A nova Era, que vivemos, entre 1989 e 2011 tem desmentido a tese de Francis Fukuyama de “fim da História”, porque esta conjuntura tecnocrática não deu azo à generalização de regimes democráticos sólidos a nível mundial e os desafios Globais são inumeráveis. Se, por um lado, as Revoluções democráticas do Norte de África, de 2011, têm sido uma resposta justa no mundo Muçulmano aos fenómenos do fundamentalismo, por outro lado, os arremedos nacionalistas, que se anunciam no horizonte, são uma resposta indesejável à crise financeira internacional, porque as velhas potências estão a ver os seus poderes crescentemente diluídos.
Em conclusão, Mário Soares, como pensador da nossa Contemporaneidade política, lembra-nos a necessidade da Ética, voltar a ser rainha em detrimento do dinheiro alçado à realeza mediante a imposta “teologia do mercado”, dever dirigir a investigação científica, a vida económica e a labuta política para que possamos escapar à anarquia da selva egoísta do “Capitalismo de casino” que está instalado no centro da Globalização[4].
Nuno Sotto Mayor Ferrão
[1] Mário Soares e Teresa de Sousa, Portugal tem saída, Lisboa, Editora Objectiva, 2011, p. 17.

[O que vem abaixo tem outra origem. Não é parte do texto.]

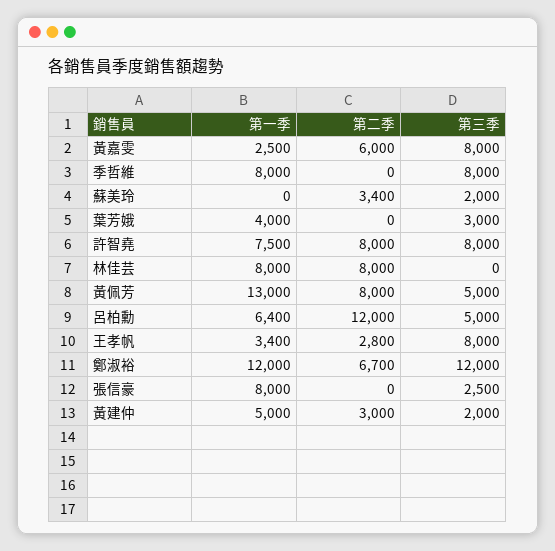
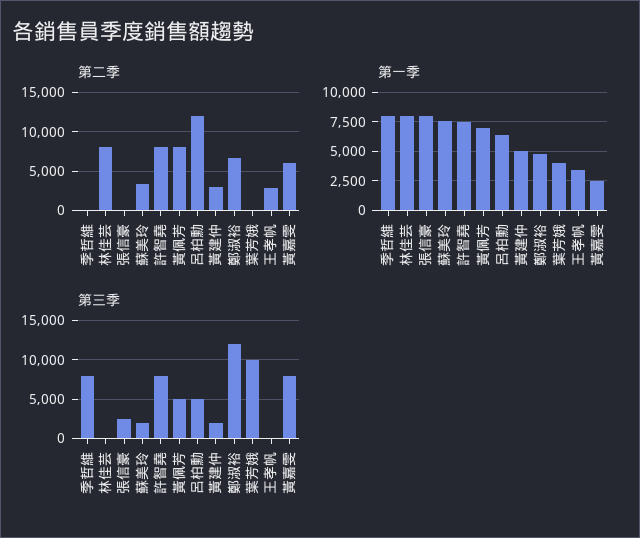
  {
    "第一季": {
      "黃嘉雯": 2500,
      "季哲維": 8000,
-     "蘇美玲": 0,
+     "蘇美玲": 7500,
      "葉芳娥": 4000,
      "許智堯": 7500,
      "林佳芸": 8000,
-     "黃佩芳": 13000,
+     "黃佩芳": 7500,
      "呂柏勳": 6400,
      "王孝帆": 3400,
-     "鄭淑裕": 12000,
+     "鄭淑裕": 5000,
      "張信豪": 8000,
      "黃建仲": 5000
    },
    "第二季": {
      "黃嘉雯": 6000,
      "季哲維": 0,
      "蘇美玲": 3400,
      "葉芳娥": 0,
      "許智堯": 8000,
      "林佳芸": 8000,
      "黃佩芳": 8000,
      "呂柏勳": 12000,
      "王孝帆": 2800,
      "鄭淑裕": 6700,
      "張信豪": 0,
      "黃建仲": 3000
    },
    "第三季": {
      "黃嘉雯": 8000,
      "季哲維": 8000,
      "蘇美玲": 2000,
-     "葉芳娥": 3000,
+     "葉芳娥": 10000,
      "許智堯": 8000,
      "林佳芸": 0,
      "黃佩芳": 5000,
      "呂柏勳": 5000,
-     "王孝帆": 8000,
+     "王孝帆": 0,
      "鄭淑裕": 12000,
      "張信豪": 2500,
      "黃建仲": 2000
    }
  }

[2] A expressão de “pântano” faz-nos recordar o termo de António Guterres quando se demitiu, em Dezembro de 2001, ao constatar a vulnerabilidade das soluções neoliberais.
[3] Pelo mesmo diapasão crítico afina Joana Amaral Dias em vários textos do seu livro de crónicas: Cf. Joana Amaral Dias, “A miséria da ganância”, in Portugal a arder, Lisboa, Editora Objectiva, 2011, pp. 202-204.
[4] A nível interno, o autor diz-nos que a derrota do Partido Socialista, em 5 de Junho de 2011, resultou do fanatismo partidário da extrema-esquerda, esquecendo-se que a falta de um novo paradigma de socialismo democrático na Europa não ajudou a mobilizar a sociedade portuguesa.